Tuesday, February 06, 2007 | Out of the haze of the current municipal rumble, it may be easy to overlook what’s really happening at City Hall. We are locked in a serious and important debate about what will make San Diego a great city.

In the last several weeks, living wage supporters have been called selfish and insensitive because we have the nerve to ask the city to end the practice of paying janitors, landscapers, security guards and other low wage workers poverty-level wages without health care. To be clear, these are the workers that clean our libraries, care for our parks and keep our buildings secure.

I opposed the change to the strong mayor form of government, but I do believe that the advocates for this change (mostly in the business community) truly believed that their proposal would make San Diego a world-class city. They did not concern themselves with the cost of the proposal. They believed that the change was important enough to be a “city bottom line” — that we wouldn’t move forward as a city unless we made this change.

Right or wrong, these are legitimate discussions.

By the same logic, we believe that San Diego cannot be considered a world-class city if we use our tax dollars to employ people at poverty levels. There is a bottom line below which we should not go, and we are way below it. The San Diego Living Wage Coalition has interviewed hundreds of workers that provide valuable services to the city and taxpayers. They clean our parks, protect our buildings, care for our children and do many other jobs that we could not do without as a great city. They earn very low wages, don’t have health care and don’t even get paid sick days.

These workers are easily overlooked because the city’s contracting practices allow us to pretend they don’t exist. They appear as a line item on our budget as “goods and services,” not personnel. Invisible or not, these workers still have families to care for.

Each year, the city manager prepares a budget and attempts to balance the many competing priorities, interests and community needs. Yet the city budget has never attempted to include these subcontracted workers in their balancing act. Hence, there remain hundreds of “budget-invisible workers,” some of whom our city leaders walk by each day as they pass the metal detectors on the ground floor of the City Administration Building.

It gets worse. The current contracting system guarantees that our tax dollars are used to give workers poverty wages with no health care. We’ve met with a number of janitorial and security companies that don’t contract with the city because the contractors pay their employees “living wages” and provide health care. This makes it impossible to compete with low-ball contractors that submit low bids. There is something drastically wrong with a system that encourages businesses to pay poverty wages using our tax dollars.

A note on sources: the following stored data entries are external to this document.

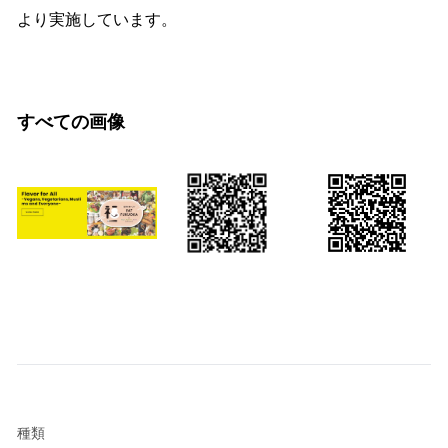
より実施しています。
すべての画像
種類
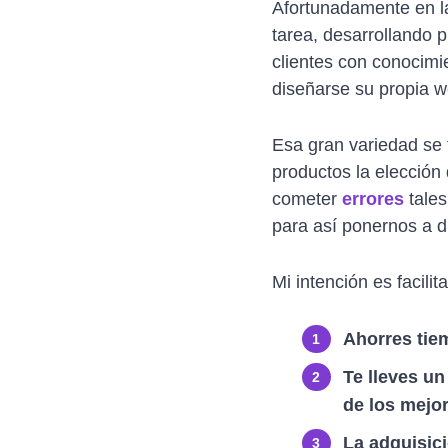
Afortunadamente en l
tarea, desarrollando 
clientes con conocimi
diseñarse su propia w
Esa gran variedad se 
productos la elección 
cometer
errores
tales
para así ponernos a d
Mi intención es facili
Ahorres tie
Te lleves un
de los mejo
La adquisici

Today, opponents are using the current fiscal shortfall as the latest reason to oppose the living wage policy. Yet they have never supported, and will never support, this proposal — not even in times of plenty.

This proposal has been more studied, more discussed, more written about and more debated than most. The San Diego Living Wage Coalition has met with workers, small business groups, impacted organizations, city staff, advocacy groups and anyone else that we could find that might have a viewpoint. Along the way, changes were made to the proposal when legitimate issues were pointed out.

The current proposal, which includes a three-year phase-in, will give the city budget process plenty of time to make sure these workers are finally on the priority list for the balancing act. The only difference now is that we will no longer allow the city to ignore these workers.

And unless we act now there will always be a higher priority. We shouldn’t be asking “why now?” but rather “what took so long?”

Most importantly, this modest proposal establishes a bottom line of decency for the way we treat the workers that work hard for this city. Living wages for our public servants is a “city bottom line”— we cannot be a truly world-class city until we treat those who serve us with a basic level of respect and dignity.

Donald Cohen is the co-founder and president of the Center on Policy Initiatives, a San Diego-based research and advocacy organization. Cohen is the former political director of the San Diego-Imperial Counties Labor Council, AFL-CIO. He also serves on the Mayor’s Smart Growth Task Force, the Downtown Community Plan Update Steering Committee and the Affordable Housing Task Force.